Ma si dice che fare una centrale nucleare è troppo costoso e ci vogliono tempi troppo lunghi per cui non ne vale la pena.

“Sono affermazioni che raccontano solo una parte della situazione. Per costruire un reattore nucleare dell’attuale generazione, la terza evoluta, sicura e affidabile, sono tecnicamente sufficienti 7-8 anni, come dimostrano i 4 reattori costruiti in sequenza, a un anno di distanza uno dall’altro, negli Emirati. Lì la sudcoreana Kepco, in 11 anni ha costruito una centrale da 5,6 GW, che genererà 45 TWh continui e puliti per 60 anni, al costo stabile di circa 60 €/MWh. I 3 (solo 3) esempi europei, citati ad arte dagli antinucleari, sono il risultato della drastica riduzione di commesse all’industria europea e del sostanziale disimpegno delle utilities, causati dalla scelta ideologica di fissare di obiettivi europei obbligatori, sempre più ambiziosi, di quota rinnovabile nella generazione elettrica. Dove i reattori nucleari si costruiscono invece regolarmente, i numeri sono quelli che ho detto. Ora è tempo di invertire la rotta anche in Europa, perché l’obiettivo della decarbonizzazione è troppo importante per affrontarlo in modo ideologico.

Del resto, anche per realizzare impianti rinnovabili ci vuole tempo. In Svizzera è stato inaugurato recentemente una centrale idroelettrica con bacini di accumulo da 20 Gigawattora e ci sono voluti 14 anni. E un ipotetico scenario italiano 100% rinnovabile di impianti come quello che ne servirebbero 50. 
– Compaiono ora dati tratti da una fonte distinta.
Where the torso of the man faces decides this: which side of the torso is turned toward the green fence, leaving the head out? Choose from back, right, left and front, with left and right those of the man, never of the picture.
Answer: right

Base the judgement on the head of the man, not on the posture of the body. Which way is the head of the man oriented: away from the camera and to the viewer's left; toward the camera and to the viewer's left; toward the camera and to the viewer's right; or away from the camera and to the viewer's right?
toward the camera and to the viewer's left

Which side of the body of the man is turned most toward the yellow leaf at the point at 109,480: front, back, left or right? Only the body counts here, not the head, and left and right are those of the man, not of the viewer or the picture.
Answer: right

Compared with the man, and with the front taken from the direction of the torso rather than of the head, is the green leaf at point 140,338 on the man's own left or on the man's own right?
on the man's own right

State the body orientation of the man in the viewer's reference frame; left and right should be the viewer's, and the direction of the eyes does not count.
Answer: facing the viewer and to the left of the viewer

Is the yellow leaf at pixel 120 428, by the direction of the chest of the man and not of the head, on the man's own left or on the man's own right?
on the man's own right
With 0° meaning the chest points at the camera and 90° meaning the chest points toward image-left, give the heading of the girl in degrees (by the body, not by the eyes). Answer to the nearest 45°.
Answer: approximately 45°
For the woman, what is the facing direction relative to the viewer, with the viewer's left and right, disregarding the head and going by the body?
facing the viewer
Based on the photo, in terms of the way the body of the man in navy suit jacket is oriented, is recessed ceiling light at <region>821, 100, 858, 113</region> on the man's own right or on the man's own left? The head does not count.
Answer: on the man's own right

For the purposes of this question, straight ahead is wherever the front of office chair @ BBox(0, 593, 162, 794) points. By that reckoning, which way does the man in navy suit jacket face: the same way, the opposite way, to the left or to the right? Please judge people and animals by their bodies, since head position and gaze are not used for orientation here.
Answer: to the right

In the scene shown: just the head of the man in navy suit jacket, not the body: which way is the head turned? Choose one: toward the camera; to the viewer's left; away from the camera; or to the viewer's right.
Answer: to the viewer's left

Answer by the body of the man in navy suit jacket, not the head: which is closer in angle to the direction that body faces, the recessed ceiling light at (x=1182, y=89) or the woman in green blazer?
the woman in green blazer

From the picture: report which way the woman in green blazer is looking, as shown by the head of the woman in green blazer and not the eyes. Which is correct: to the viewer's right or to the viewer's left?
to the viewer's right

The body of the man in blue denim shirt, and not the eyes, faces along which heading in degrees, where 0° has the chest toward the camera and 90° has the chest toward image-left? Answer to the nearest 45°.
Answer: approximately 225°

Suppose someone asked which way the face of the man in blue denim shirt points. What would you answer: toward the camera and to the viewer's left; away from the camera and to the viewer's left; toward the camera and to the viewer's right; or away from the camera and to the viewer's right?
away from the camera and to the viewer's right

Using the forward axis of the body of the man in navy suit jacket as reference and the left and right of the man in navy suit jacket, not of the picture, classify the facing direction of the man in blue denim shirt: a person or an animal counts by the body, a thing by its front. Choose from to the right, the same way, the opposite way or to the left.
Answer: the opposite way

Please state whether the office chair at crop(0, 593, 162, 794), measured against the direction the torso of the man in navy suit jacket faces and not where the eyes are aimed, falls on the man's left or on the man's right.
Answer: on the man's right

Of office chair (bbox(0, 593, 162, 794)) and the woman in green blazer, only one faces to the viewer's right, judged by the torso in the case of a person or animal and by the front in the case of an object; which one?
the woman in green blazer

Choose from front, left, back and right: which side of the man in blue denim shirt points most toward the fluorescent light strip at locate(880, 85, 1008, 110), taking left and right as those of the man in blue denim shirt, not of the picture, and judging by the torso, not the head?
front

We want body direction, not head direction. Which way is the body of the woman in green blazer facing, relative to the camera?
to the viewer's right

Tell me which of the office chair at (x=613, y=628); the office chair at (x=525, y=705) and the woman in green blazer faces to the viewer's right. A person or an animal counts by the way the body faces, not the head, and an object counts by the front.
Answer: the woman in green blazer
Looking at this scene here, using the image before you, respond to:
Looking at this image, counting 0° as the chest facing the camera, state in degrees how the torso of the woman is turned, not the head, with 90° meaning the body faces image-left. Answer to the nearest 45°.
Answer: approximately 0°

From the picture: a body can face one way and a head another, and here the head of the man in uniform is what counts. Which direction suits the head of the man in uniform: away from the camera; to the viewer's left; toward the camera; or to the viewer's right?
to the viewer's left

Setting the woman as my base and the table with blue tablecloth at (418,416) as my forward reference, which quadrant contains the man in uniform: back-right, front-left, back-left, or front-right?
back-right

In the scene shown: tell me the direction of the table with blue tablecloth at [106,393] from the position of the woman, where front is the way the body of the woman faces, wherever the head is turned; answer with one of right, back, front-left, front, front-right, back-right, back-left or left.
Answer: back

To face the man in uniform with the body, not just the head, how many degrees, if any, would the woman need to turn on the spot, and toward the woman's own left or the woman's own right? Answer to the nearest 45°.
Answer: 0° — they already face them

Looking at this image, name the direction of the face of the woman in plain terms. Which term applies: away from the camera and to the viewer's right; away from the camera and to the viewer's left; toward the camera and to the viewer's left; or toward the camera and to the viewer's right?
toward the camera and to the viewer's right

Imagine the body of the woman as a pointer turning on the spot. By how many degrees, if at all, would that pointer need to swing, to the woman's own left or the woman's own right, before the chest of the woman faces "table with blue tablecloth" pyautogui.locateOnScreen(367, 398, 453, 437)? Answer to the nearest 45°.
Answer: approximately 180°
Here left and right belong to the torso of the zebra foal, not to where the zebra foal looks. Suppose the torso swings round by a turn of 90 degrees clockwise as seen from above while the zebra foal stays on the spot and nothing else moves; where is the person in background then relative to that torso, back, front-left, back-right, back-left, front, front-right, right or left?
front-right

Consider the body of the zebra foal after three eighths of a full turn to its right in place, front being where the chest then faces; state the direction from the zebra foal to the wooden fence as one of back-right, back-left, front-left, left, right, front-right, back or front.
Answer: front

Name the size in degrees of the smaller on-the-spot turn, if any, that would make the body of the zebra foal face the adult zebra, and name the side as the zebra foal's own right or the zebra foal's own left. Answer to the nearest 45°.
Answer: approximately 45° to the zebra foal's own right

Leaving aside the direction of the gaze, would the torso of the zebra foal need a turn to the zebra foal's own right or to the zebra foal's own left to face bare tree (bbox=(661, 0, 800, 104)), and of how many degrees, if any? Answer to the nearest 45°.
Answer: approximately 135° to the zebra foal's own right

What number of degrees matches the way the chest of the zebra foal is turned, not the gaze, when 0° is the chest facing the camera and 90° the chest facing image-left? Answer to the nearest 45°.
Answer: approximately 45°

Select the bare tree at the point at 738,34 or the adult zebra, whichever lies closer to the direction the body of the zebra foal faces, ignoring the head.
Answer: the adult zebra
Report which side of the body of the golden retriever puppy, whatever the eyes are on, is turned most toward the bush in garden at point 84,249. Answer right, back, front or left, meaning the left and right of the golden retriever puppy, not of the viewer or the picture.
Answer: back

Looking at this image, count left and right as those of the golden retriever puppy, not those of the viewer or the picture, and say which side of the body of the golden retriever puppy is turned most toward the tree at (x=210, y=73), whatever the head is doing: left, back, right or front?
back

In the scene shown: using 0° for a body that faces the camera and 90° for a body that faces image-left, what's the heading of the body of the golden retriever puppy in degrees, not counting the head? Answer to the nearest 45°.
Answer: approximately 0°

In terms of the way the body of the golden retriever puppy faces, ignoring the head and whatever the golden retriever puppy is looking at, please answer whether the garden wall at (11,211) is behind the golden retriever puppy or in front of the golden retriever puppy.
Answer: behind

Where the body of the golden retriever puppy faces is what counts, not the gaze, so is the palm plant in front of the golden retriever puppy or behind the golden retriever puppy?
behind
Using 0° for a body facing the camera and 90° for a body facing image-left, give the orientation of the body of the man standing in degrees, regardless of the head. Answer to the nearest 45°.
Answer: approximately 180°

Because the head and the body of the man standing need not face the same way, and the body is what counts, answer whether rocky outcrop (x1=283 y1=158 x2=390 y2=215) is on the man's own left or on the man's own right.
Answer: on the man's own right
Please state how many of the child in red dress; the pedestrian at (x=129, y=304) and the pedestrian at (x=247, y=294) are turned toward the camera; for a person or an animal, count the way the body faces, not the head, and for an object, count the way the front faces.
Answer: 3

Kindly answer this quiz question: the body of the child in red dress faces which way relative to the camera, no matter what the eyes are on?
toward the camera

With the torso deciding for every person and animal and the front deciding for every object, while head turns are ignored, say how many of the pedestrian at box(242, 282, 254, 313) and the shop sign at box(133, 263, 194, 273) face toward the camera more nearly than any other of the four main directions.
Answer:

Insomma, per fare una vera transizione energetica ci vogliono molti investimenti e molto tempo e bisogna seguire il dettato dei numeri e della tecnologia. L’Italia dovrebbe rifare con urgenza il proprio piano energetico, coinvolgendo veri esperti della materia, i quali dovrebbero proporre scenari alternativi, indicando le implicazioni e i costi di ciascuno. Poi il Governo e soprattutto l’intero Parlamento dovrebbero valutare e scegliere. Sarebbe importante puntare ad una larga adesione di tutte le forze politiche perché si tratta di un piano a lungo termine, ben al di là della durata di una legislatura, che impegnerà il paese intero per almeno mezzo secolo”.